Elasticsearch Serverless + Vector Search + Data Streams / Time Series Tradeoffs

Hello everyone,

I am trying to better understand the tradeoffs between Elasticsearch Serverless, Data Streams, TSDS (index.mode=time_series), and future vector search workloads.

Current Situation

We currently have around 850 GB of searchable data in Elasticsearch Serverless spread across several large indices.

At the moment:

  • all data appears to be treated as “search-ready/hot”

  • our Search VCU baseline is currently 16 VCUs on the On-demand tier

  • query latency is already somewhat variable

Our current workload is primarily:

  • filtered search

  • customer-facing feeds

  • document retrieval APIs

Typical query ranges:

  • 14 days

  • 30 days

  • 90 days

Goal

Our main objective is to reduce the amount of data considered “search-ready” in Serverless in order to lower the Search VCU baseline.

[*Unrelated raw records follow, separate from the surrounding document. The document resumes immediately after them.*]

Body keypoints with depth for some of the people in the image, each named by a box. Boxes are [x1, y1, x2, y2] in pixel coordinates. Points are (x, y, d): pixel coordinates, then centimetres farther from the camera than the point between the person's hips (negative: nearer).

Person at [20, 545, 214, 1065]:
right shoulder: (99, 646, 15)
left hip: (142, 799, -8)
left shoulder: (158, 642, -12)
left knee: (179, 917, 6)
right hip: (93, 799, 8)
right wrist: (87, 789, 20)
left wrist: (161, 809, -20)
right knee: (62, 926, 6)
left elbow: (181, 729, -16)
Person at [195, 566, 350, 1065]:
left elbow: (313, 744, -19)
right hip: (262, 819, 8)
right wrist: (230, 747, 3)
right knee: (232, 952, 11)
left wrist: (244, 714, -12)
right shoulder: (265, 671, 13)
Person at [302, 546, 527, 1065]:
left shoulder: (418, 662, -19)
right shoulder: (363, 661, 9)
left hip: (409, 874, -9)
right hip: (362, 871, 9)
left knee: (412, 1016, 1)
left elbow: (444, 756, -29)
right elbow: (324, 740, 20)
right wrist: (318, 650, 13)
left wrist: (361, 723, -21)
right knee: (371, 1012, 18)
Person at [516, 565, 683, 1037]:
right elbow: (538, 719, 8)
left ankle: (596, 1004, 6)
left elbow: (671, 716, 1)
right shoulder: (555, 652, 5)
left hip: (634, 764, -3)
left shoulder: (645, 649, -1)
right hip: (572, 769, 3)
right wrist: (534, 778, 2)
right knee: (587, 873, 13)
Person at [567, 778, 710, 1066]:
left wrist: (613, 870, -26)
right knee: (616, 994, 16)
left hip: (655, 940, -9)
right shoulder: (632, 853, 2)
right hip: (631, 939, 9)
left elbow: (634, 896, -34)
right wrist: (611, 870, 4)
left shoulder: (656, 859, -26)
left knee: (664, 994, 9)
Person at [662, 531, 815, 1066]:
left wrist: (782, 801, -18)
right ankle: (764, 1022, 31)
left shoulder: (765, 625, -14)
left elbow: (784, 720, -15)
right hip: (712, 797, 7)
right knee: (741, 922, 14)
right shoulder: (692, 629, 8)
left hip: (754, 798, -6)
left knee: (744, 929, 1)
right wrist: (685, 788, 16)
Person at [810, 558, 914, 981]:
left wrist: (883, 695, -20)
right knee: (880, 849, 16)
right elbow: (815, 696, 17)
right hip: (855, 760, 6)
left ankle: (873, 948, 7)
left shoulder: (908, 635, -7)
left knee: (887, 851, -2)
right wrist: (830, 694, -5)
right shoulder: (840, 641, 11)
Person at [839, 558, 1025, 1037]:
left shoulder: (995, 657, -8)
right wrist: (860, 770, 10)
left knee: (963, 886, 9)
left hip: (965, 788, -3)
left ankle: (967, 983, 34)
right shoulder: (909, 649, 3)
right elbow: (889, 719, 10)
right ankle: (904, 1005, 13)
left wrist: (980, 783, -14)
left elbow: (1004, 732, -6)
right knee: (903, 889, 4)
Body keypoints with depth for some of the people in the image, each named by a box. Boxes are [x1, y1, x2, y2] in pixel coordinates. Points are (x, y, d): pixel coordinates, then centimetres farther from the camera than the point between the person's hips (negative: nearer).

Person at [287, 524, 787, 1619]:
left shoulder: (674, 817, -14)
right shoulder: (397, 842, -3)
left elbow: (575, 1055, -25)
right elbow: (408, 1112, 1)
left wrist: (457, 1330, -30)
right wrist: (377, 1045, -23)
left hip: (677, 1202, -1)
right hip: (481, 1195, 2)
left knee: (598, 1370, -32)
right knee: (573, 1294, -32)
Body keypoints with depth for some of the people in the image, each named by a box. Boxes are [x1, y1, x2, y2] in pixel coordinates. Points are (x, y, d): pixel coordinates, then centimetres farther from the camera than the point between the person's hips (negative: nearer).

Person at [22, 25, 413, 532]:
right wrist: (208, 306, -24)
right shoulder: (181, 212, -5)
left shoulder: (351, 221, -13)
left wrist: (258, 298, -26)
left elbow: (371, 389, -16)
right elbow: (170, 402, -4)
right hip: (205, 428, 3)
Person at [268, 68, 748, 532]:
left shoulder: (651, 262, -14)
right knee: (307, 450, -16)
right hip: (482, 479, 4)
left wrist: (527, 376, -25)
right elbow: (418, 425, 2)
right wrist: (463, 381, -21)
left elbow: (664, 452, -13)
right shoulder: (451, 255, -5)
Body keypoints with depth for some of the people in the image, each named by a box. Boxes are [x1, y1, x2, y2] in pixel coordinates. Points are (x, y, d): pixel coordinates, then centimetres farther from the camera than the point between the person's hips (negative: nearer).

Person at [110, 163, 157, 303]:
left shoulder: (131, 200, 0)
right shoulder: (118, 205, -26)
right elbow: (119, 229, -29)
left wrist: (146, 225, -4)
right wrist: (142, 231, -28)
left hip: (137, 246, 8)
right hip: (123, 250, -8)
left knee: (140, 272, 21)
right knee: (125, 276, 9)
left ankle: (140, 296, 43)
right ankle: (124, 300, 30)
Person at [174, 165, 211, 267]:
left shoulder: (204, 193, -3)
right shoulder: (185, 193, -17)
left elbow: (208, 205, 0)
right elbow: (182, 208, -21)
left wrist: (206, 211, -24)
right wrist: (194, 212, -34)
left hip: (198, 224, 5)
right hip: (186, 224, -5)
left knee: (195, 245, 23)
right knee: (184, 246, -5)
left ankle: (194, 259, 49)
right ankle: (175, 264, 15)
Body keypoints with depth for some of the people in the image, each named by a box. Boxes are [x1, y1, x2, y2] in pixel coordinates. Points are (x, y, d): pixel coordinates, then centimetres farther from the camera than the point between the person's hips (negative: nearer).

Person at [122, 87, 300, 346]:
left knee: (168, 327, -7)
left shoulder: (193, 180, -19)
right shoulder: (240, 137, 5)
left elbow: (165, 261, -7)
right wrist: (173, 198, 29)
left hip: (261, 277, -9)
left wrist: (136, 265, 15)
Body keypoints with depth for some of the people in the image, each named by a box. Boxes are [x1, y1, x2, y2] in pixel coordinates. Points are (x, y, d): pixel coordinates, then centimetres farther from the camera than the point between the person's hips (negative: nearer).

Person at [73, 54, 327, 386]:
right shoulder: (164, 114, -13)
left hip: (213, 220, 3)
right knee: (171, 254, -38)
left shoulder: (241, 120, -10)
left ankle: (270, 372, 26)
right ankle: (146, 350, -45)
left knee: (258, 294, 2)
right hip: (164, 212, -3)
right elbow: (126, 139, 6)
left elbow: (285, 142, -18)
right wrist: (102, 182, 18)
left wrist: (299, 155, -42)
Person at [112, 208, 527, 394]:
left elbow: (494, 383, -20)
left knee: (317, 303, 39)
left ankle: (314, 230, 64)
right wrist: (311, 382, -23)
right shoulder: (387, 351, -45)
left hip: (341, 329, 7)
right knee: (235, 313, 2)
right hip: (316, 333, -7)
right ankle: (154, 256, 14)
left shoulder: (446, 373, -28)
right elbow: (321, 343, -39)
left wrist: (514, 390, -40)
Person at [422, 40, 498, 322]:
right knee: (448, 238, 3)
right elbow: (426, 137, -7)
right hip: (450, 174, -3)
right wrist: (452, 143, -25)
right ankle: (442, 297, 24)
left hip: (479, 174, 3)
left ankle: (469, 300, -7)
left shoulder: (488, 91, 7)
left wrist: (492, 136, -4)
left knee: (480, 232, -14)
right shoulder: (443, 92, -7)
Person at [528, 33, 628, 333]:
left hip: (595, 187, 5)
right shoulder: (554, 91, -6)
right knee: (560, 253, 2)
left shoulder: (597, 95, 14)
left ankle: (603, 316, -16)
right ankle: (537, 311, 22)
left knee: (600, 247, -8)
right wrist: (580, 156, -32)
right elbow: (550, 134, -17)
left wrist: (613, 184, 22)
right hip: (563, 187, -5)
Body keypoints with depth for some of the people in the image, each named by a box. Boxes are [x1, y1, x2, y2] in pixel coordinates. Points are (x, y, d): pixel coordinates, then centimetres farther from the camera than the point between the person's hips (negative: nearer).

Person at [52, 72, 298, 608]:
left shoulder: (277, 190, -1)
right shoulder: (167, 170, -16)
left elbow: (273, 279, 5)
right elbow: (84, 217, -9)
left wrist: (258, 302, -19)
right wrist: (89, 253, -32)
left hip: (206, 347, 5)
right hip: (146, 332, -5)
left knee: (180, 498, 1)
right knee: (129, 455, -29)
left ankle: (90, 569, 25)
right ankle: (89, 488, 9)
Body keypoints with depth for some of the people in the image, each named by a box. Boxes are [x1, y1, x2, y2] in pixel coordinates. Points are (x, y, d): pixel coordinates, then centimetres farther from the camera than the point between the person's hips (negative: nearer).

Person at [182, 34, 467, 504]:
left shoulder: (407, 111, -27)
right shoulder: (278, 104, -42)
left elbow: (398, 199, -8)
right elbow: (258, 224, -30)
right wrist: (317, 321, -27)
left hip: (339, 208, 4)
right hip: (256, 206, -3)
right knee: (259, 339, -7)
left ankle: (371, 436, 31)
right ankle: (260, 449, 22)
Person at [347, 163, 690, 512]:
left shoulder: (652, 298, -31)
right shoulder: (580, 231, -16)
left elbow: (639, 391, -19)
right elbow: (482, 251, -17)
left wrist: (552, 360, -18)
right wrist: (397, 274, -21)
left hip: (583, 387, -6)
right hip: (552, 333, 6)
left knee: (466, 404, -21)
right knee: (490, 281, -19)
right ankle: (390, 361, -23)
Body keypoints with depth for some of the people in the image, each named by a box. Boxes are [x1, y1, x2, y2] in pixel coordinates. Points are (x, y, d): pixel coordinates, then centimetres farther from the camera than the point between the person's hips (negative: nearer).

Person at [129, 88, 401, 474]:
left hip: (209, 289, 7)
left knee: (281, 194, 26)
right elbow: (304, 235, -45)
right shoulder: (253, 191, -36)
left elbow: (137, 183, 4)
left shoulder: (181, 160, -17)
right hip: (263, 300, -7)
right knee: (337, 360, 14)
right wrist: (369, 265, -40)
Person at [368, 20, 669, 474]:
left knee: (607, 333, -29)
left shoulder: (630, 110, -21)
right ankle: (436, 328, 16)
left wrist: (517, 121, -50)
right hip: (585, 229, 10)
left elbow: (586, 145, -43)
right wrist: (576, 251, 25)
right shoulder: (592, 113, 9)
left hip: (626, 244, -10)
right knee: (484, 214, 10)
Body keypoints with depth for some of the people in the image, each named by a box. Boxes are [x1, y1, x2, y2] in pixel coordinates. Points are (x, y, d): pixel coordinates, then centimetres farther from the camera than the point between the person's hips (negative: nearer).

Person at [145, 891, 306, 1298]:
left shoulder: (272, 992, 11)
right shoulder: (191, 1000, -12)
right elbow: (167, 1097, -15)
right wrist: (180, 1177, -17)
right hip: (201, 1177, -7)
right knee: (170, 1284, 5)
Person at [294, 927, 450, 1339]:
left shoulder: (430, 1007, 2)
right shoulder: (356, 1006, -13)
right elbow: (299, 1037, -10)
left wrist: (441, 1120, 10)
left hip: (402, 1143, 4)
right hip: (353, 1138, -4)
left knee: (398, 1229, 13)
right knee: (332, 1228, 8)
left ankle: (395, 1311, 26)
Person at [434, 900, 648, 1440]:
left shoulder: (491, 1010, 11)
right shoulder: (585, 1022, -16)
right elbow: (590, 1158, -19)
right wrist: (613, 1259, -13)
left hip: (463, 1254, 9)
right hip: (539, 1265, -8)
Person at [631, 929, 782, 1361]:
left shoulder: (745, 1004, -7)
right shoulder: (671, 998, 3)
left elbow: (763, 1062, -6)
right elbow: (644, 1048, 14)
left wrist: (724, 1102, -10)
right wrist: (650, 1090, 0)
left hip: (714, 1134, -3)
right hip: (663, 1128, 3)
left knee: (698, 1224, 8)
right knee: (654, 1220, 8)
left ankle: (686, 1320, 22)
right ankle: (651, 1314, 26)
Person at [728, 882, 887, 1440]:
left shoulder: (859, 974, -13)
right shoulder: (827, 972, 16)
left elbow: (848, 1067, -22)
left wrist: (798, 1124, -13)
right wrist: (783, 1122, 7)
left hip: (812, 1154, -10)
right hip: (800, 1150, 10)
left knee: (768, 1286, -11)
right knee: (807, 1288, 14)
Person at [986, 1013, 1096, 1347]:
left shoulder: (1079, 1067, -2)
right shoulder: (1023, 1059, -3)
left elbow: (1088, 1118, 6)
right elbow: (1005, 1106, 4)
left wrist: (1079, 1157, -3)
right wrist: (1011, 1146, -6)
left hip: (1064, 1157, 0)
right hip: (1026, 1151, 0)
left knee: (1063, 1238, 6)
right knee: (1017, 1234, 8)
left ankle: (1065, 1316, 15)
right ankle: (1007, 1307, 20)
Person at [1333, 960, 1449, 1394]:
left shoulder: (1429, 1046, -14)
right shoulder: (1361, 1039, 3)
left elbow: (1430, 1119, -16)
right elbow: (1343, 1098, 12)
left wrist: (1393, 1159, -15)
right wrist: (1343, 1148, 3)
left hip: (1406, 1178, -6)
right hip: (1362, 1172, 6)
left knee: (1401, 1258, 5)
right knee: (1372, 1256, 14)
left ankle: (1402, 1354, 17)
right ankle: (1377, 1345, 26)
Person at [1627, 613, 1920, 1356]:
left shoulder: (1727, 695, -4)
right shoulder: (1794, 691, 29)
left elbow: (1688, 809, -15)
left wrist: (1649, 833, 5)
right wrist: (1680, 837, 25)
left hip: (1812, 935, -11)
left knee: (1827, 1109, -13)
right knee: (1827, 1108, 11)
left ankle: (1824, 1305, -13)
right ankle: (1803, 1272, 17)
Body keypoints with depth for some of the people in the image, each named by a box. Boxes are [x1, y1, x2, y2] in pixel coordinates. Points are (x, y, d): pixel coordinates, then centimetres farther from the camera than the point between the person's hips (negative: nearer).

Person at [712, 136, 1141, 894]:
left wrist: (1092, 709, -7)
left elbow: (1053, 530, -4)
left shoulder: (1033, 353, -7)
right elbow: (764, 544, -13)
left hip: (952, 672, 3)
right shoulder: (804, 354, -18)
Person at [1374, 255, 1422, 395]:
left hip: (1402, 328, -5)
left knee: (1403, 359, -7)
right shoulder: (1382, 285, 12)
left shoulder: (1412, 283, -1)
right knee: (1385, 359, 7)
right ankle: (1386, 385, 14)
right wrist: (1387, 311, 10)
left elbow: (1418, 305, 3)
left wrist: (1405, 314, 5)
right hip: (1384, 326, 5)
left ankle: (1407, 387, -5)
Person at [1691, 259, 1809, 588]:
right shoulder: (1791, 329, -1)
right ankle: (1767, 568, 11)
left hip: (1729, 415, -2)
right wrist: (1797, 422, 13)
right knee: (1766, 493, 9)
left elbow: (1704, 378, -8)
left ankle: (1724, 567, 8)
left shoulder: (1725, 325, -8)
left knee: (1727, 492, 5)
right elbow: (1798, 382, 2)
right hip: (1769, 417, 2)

From discussions with Elastic support, my understanding is that regular indices are treated differently from Data Streams / time-aware indices regarding the Search Boost Window.

Because of this, we are evaluating whether we should convert around 7 large indices into:

  • Data Streams

  • or TSDS (index.mode=time_series)

so that older data falls outside the Search Boost Window rather than keeping the full ~850 GB permanently hot/search-ready.

Future Plan

We are also planning to add large text embeddings (dense_vector) for semantic/hybrid search features.

This will likely increase storage size by 2–3x, making the Search VCU baseline even more important from a cost perspective.

Main Concerns

I understand that Data Streams create multiple backing indices/shards over time.

Because of this, I am trying to understand whether aggressive time partitioning is actually a good fit for future vector search workloads.

Questions

  1. For a future vector-heavy workload, is it better to use:

    • standard Data Streams

    • or TSDS (index.mode=time_series)?

    • Or none of them are ideal over standard indicies?

  2. Since Data Streams create multiple backing indices/shards over time, does this become problematic for ANN/vector search because of shard fanout?

  3. Has anyone observed how vector search latency behaves:

    • on On-demand tier

    • vs Performant tier
      when querying data outside the Search Boost Window?

  4. If vectors are stored in older/cold backing indices outside the boost window:

    • does latency spike significantly?

    • or do warm compute resources in Performant tier help hide most of the cold-access penalty?

  5. For workloads querying up to 90 days frequently, is aggressively time-partitioning vector data still recommended?

Any real-world experience or architectural guidance would be greatly appreciated.